Momentos antes de concluir sus actividades legislativas, la Comisión Permanente del Congreso de la Unión expresó un firme rechazo a cualquier intervención o injerencia militar por parte de ejércitos extranjeros en México. Este pronunciamiento, que fue respaldado casi unánimemente por las diferentes bancadas que componen la Comisión, reafirma el compromiso del país con su soberanía y el principio de la libre autodeterminación de los pueblos.
El documento subraya que México es una nación libre e independiente que espera el mismo respeto que otorga a otras naciones. A pesar de la mayoría de apoyo, el Grupo Parlamentario de Acción Nacional se distanció al no firmar el pronunciamiento, lo que destaca las divisiones políticas existentes en el seno del Congreso.

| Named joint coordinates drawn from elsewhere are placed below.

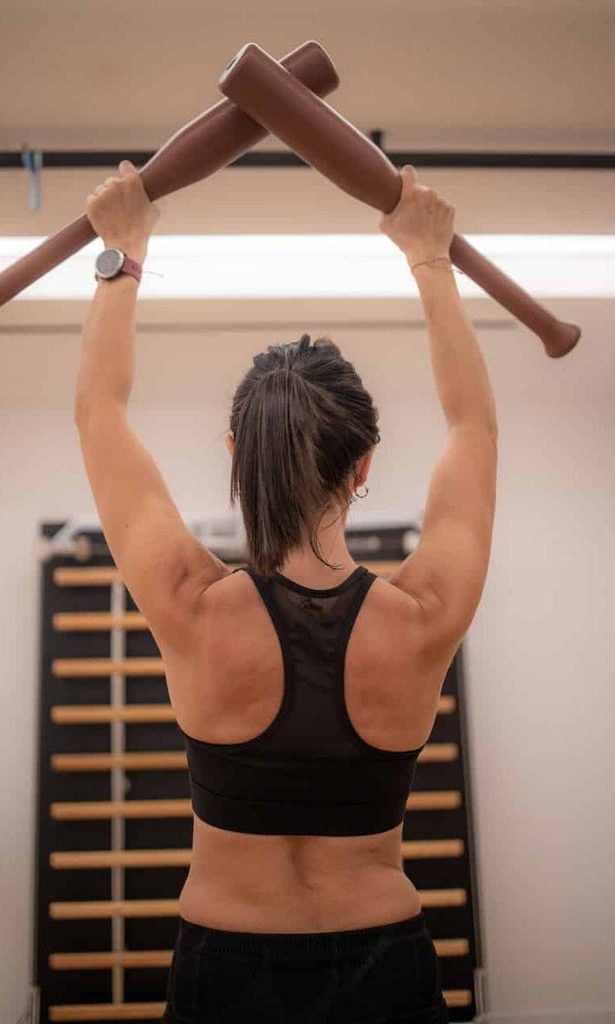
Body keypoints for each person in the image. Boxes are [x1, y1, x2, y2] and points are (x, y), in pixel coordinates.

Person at [161, 165, 498, 1023]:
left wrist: (121, 254)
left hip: (225, 970)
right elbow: (474, 427)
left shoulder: (194, 608)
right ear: (364, 466)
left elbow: (98, 412)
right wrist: (428, 257)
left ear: (238, 454)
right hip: (383, 964)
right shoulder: (423, 620)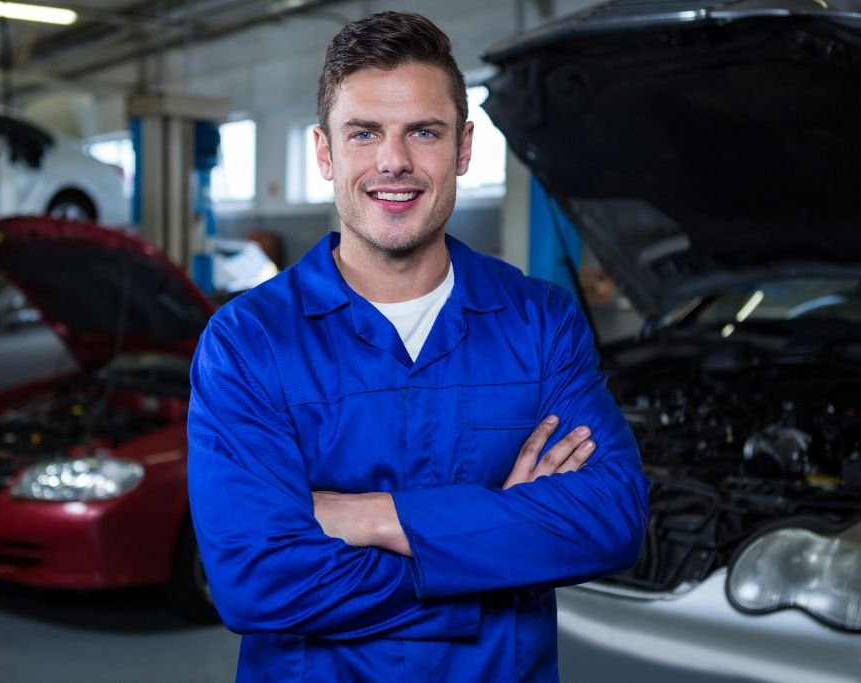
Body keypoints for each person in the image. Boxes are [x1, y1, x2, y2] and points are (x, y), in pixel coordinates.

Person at [187, 11, 649, 682]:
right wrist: (494, 542)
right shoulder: (247, 342)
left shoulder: (539, 322)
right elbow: (255, 579)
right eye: (364, 133)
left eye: (423, 132)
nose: (393, 161)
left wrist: (372, 516)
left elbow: (612, 519)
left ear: (463, 148)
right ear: (325, 153)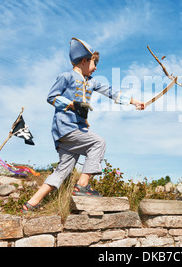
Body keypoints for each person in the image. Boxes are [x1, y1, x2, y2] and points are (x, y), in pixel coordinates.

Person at [22, 38, 144, 212]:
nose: (96, 68)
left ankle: (31, 204)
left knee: (62, 171)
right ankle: (82, 185)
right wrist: (71, 104)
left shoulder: (91, 81)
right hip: (67, 128)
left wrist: (133, 101)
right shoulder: (66, 76)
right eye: (94, 63)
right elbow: (51, 97)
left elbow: (110, 91)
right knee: (98, 142)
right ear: (84, 60)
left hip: (74, 132)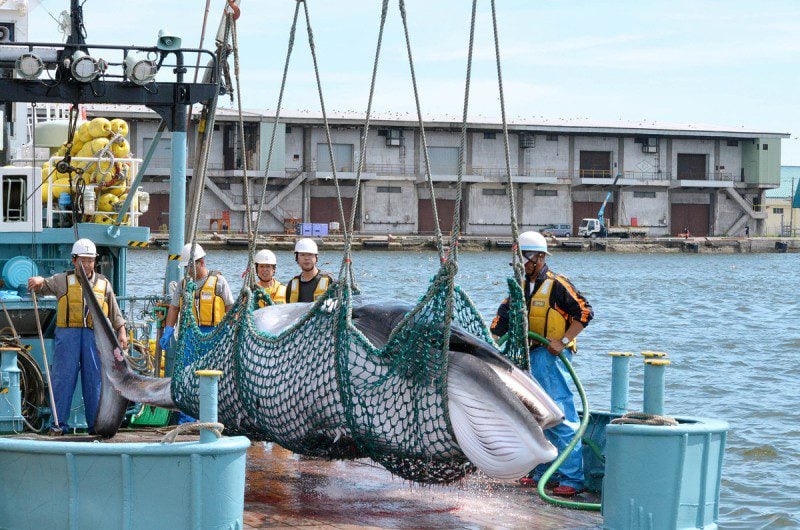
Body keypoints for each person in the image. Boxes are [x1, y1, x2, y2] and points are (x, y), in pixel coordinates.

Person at [490, 231, 593, 497]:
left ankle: (572, 477)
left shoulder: (557, 285)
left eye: (524, 258)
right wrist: (492, 343)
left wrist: (564, 340)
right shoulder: (520, 286)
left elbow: (584, 312)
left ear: (538, 257)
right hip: (527, 357)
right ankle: (542, 473)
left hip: (550, 357)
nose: (520, 264)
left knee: (559, 415)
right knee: (534, 416)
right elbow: (500, 320)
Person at [27, 238, 128, 435]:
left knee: (95, 382)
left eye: (91, 260)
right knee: (63, 380)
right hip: (68, 337)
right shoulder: (61, 280)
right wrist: (38, 281)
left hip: (94, 338)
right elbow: (43, 285)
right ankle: (58, 424)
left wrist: (122, 332)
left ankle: (96, 425)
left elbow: (115, 312)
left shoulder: (104, 284)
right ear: (74, 261)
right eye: (83, 260)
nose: (88, 264)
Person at [160, 242, 235, 349]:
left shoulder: (219, 281)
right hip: (190, 334)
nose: (188, 270)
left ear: (202, 262)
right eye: (186, 267)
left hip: (215, 333)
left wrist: (231, 329)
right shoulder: (183, 284)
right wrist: (168, 330)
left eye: (190, 266)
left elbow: (230, 307)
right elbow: (174, 308)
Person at [284, 238, 335, 303]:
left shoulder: (329, 280)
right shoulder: (292, 284)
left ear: (316, 258)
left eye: (310, 254)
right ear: (297, 258)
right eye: (302, 255)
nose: (306, 258)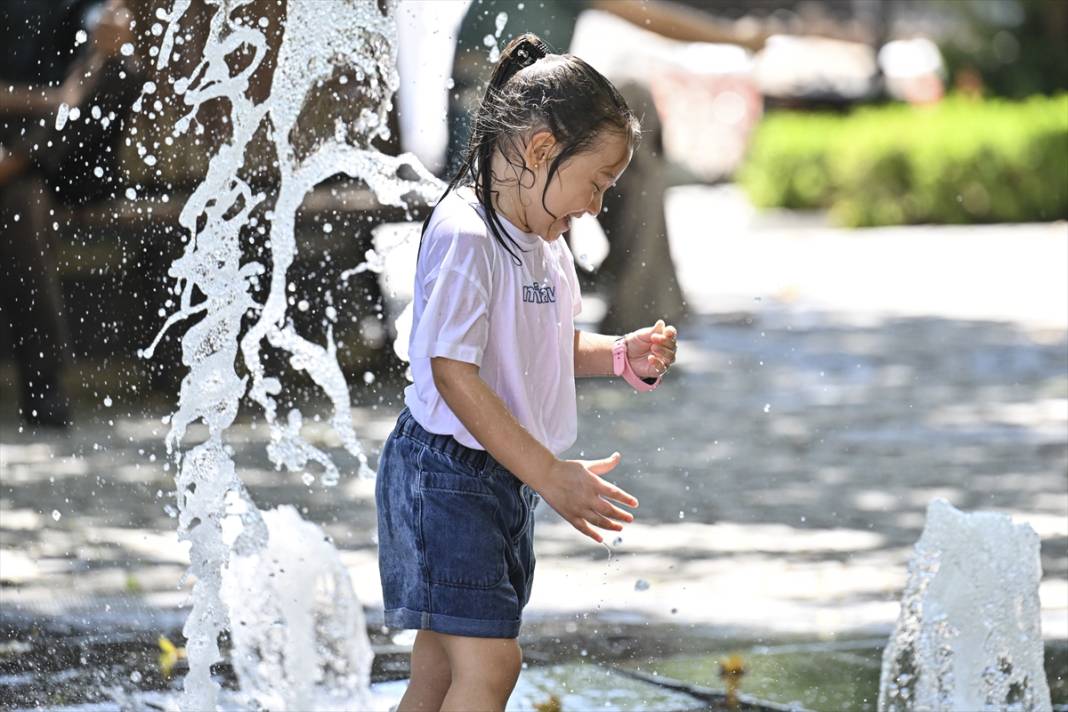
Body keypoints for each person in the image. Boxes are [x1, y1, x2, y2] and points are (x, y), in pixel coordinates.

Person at [375, 34, 678, 711]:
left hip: (499, 477)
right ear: (541, 150)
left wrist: (618, 355)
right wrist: (547, 472)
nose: (598, 206)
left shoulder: (543, 244)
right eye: (595, 184)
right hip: (446, 474)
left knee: (440, 669)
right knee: (491, 664)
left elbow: (540, 345)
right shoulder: (467, 235)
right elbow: (452, 371)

El presidente del Senado, Gerardo Fernández Noroña, afirmó que la propuesta se aprobó de manera unánime; sin embargo, esta afirmación fue cuestionada por la oposición, revelando la falta de consenso en algunos aspectos. Durante el debate, el ambiente se tornó tenso y culminó en un altercado físico entre Noroña y el líder nacional del PRI, Alejandro Moreno. Este enfrentamiento, que terminó a golpes, pone de relieve las actuales fricciones en la política mexicana.
Adán Augusto López Hernández, presidente de la Junta de Coordinación Política del Senado, criticó a aquellos que, a su juicio, desean que México se convierta en una “quincuagésima primera estrella” en la bandera estadounidense, considerándolo un acto de traición a la patria. En paralelo, Pablo Vázquez Ahued, diputado del Movimiento Ciudadano, manifestó su rechazo a cualquier intervención extranjera, pero también cuestionó la “doble moral” del gobierno para abordar estos temas.
El debate concluyó con un conflicto entre Noroña y Moreno, que incluyó acusaciones de censura y demandas de desafuero, evocando la tensión que caracteriza la dinámica política actual. El pronunciamiento y las reacciones suscitadas reflejan un contexto político complicado en el que confluyen nacionalismo, soberanía y confrontaciones partidistas.
Con esta discusión, el escenario político queda marcado por la división y la tensión, temas que seguramente seguirán generando polémica en la esfera pública y legislativa en los próximos meses.